Um homem foi preso em flagrante na noite de sábado (22) por lesão corporal no âmbito da violência doméstica e familiar, na Rua Presidente Getúlio Vargas, no Jardim Ponta Grossa. O caso, registrado às 19h28 pela Polícia Militar (PM), envolveu ameaças de morte, agressões físicas e desobediência a medida protetiva de urgência já deferida pela Justiça.
Segundo o boletim de ocorrência, a vítima relatou que o agressor, sob efeito de álcool e entorpecentes, invadiu sua residência cobrando-a por ter registrado boletim anterior de violência doméstica. O processo judicial resultara em medida protetiva contra ele. Ameaçada de agressão, a mulher fugiu de casa para se proteger, mas o homem a perseguiu pela rua pública.
No confronto, ele a enforcou, puxou pelo braço e desferiu um chute em sua perna, gritando que a mataria caso ela não retornasse para casa. A PM, acionada, chegou ao local e não encontrou lesões visíveis na vítima, mas ouviu seu depoimento detalhado. Os policiais localizaram o suspeito escondido nos fundos da residência, visivelmente alterado. Foi realizada abordagem e busca pessoal, sem achados ilícitos.

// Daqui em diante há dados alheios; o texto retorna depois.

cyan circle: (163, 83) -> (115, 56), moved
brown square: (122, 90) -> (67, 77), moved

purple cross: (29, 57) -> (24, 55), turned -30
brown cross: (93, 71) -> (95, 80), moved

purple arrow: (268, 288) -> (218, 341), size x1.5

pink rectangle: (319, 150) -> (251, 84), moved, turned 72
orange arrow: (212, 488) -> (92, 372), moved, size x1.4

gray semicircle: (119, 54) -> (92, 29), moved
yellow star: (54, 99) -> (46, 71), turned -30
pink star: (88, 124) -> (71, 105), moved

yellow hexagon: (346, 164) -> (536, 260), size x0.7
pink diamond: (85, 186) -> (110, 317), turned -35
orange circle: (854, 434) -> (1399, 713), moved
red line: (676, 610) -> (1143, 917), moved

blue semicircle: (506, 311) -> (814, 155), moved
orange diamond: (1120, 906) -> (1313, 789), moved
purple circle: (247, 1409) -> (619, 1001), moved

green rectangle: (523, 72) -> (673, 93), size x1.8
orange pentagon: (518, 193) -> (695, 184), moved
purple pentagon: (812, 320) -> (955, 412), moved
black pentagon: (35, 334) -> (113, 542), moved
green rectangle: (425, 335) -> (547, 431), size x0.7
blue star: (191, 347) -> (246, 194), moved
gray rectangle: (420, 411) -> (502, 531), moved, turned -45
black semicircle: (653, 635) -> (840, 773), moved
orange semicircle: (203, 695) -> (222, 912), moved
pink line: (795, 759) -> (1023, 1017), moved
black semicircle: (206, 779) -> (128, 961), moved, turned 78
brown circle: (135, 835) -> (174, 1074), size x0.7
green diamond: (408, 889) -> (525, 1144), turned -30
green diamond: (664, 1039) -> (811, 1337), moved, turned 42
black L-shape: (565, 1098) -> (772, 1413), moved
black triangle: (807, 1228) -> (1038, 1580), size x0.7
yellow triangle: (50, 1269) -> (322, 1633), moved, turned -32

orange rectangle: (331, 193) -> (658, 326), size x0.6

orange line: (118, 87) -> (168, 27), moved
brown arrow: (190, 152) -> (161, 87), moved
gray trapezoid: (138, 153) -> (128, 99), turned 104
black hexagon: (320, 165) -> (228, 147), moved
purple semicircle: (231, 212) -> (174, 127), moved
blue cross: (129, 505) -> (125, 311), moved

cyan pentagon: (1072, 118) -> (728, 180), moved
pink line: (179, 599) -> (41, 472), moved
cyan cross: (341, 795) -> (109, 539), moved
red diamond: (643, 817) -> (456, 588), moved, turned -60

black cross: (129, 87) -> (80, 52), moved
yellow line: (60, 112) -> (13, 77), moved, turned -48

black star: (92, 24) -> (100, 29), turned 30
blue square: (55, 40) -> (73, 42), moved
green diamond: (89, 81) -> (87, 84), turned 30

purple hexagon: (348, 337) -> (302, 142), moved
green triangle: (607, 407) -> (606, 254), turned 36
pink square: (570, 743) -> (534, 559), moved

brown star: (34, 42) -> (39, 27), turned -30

O agressor, que já usava tornozeleira eletrônica por determinação judicial, recebeu voz de prisão. Para garantir a segurança da equipe e do conduzido, algemas foram aplicadas. Ao ser colocado no compartimento fechado da viatura, ele começou a gritar excessivamente e a se debater contra as paredes do camburão.
O homem foi levado à 17ª Subdivisão Policial (SDP) de Apucarana para procedimentos legais, incluindo o flagrante. A vítima foi orientada sobre direitos e apoio psicológico disponível via rede de proteção à mulher. Casos como esse reforçam a importância das medidas protetivas da Lei Maria da Penha, mas expõem desafios na fiscalização de tornozeleiras eletrônicas e reincidência em contextos de dependência química.